ЧТО СДЕЛАТЬ
- 1) Перепишите дословно отрывок интервью от слов «А про Петрова» до слов «было так же?» включительно.
- 2) Можете кратко изложить списком абзац интервью, который начинается словами «Да. Ну, как тебе сказать», сохранив его основные факты?

ИСХОДНЫЙ ТЕКСТ
┌──

А про Петрова — я бы, наверное, не смог с ним работать, я бы его стебал. Не потому, что он плохо режиссировал бы или хорошо, а потому, что я его знаю. Когда ты с человеком спишь в одной комнате и видишь, как он потный ложится, вонючий, или с утра просыпается и пытается закрыть окошко, ну и, грубо говоря, пердеж общий у вас в комнате, то когда он вдруг становится режиссером… Думаю, я бы много кололся, шутил, стебал. Это, конечно, деструктивная обстановка на площадке. Я бы сам, наверное, не пошел, если бы он меня позвал, я бы сказал: «Сань, зачем?» В эпизод бы заглянул.
— Еще Петров говорил, что самое тяжелое, когда учишься и нет денег, — отказываться от всяких стремных ролей. У тебя было так же?
— Да. Ну, как тебе сказать, меня не так приглашали, как Петрова. Хотя нас двоих утвердили на втором курсе в какую-то вгиковскую короткометражку, и мы подумали, все — это наш звездный час, нас заметили. Но в итоге меня убрали, а его, по-моему, оставили. Но ее в итоге не сняли вообще. Петров стал со второго курса сниматься, а меня никуда не утверждали. Но был момент, когда меня на четвертом курсе хотели утвердить в какой- сериал, и у меня был выбор — сняться и заработать денег, либо отказаться. Я отказался, не было проблемы, что не хватает денег, хотя у меня было всего шесть тысяч рублей в месяц, плюс стипендия, если она у меня была, — 1100, по-моему. И я жил на эти деньги. Мама присылала мне шесть тысяч, 200 рублей в день.
— Нормально, чего уж там.
— Да, прожить можно было. И я думал, ну, а что мне? На четвертом курсе появились какие-то подработки, где-то аниматором поработал, бывали лишние 5-10 тысяч в месяц, поэтому я чувствовал, что могу жить в таком режиме. Зачем сниматься непонятно в чем? На самом деле мне повезло, я один раз отказался от непонятного сериала, а потом появился [режиссер, сценарист] Рома Каримов, и «Горько!», и «Тряпичный союз». Мощных искушений, как у Петрова, у меня не было. Его хотели все тогда снимать.

└──

Координаты ограничивающих рамок
┌──

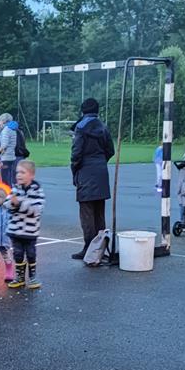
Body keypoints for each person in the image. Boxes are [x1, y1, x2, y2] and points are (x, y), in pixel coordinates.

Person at [70, 98, 115, 260]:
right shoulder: (103, 127)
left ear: (83, 111)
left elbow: (76, 153)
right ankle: (100, 247)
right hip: (101, 171)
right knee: (99, 213)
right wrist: (100, 162)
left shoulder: (80, 128)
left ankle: (89, 247)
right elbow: (110, 150)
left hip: (86, 172)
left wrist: (75, 169)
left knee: (87, 213)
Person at [6, 160, 45, 290]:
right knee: (17, 253)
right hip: (15, 230)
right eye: (17, 172)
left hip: (30, 231)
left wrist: (20, 204)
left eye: (23, 172)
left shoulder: (37, 191)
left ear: (31, 175)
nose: (19, 175)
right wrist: (11, 203)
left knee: (31, 253)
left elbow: (36, 210)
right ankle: (20, 278)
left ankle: (32, 277)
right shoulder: (15, 189)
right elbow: (8, 204)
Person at [0, 113, 20, 186]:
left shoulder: (6, 130)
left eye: (0, 120)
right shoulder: (13, 129)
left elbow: (4, 145)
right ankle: (10, 193)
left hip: (5, 158)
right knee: (9, 178)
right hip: (11, 157)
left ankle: (7, 195)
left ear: (3, 121)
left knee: (5, 179)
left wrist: (0, 152)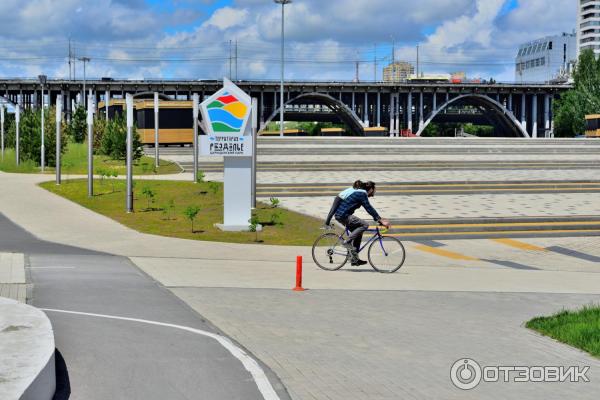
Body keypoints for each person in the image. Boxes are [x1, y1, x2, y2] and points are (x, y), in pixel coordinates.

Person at [334, 181, 391, 266]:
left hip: (342, 215)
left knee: (359, 233)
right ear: (371, 189)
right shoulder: (362, 194)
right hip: (343, 215)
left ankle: (354, 259)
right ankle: (347, 242)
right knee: (365, 225)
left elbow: (369, 208)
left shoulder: (361, 193)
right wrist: (380, 220)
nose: (375, 192)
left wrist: (379, 219)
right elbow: (369, 208)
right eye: (375, 190)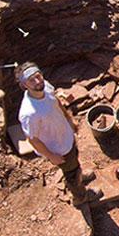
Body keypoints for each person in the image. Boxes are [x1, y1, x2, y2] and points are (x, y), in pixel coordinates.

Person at [16, 62, 97, 205]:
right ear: (24, 85)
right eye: (31, 80)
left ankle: (79, 175)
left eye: (38, 75)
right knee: (71, 173)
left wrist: (69, 120)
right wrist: (51, 156)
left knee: (75, 161)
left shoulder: (45, 86)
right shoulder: (29, 113)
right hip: (58, 149)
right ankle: (80, 196)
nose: (37, 81)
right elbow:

└──

ОТВЕТЫ ПО НОМЕРАМ
- 1)
А про Петрова — я бы, наверное, не смог с ним работать, я бы его стебал. Не потому, что он плохо режиссировал бы или хорошо, а потому, что я его знаю. Когда ты с человеком спишь в одной комнате и видишь, как он потный ложится, вонючий, или с утра просыпается и пытается закрыть окошко, ну и, грубо говоря, пердеж общий у вас в комнате, то когда он вдруг становится режиссером… Думаю, я бы много кололся, шутил, стебал. Это, конечно, деструктивная обстановка на площадке. Я бы сам, наверное, не пошел, если бы он меня позвал, я бы сказал: «Сань, зачем?» В эпизод бы заглянул.
— Еще Петров говорил, что самое тяжелое, когда учишься и нет денег, — отказываться от всяких стремных ролей. У тебя было так же?

- 2)
- На втором курсе меня и Петрова утвердили во вгиковскую короткометражку. Меня потом убрали, а его, по-моему, оставили. В итоге фильм так и не сняли.
- Петров снимался со второго курса, а меня никуда не утверждали.
- На четвертом курсе меня хотели утвердить в сериал, но я отказался.
- Проблемы с деньгами не было. Мама присылала шесть тысяч рублей в месяц, то есть 200 рублей в день. К этому добавлялась стипендия, если она была, по-моему, 1100 рублей.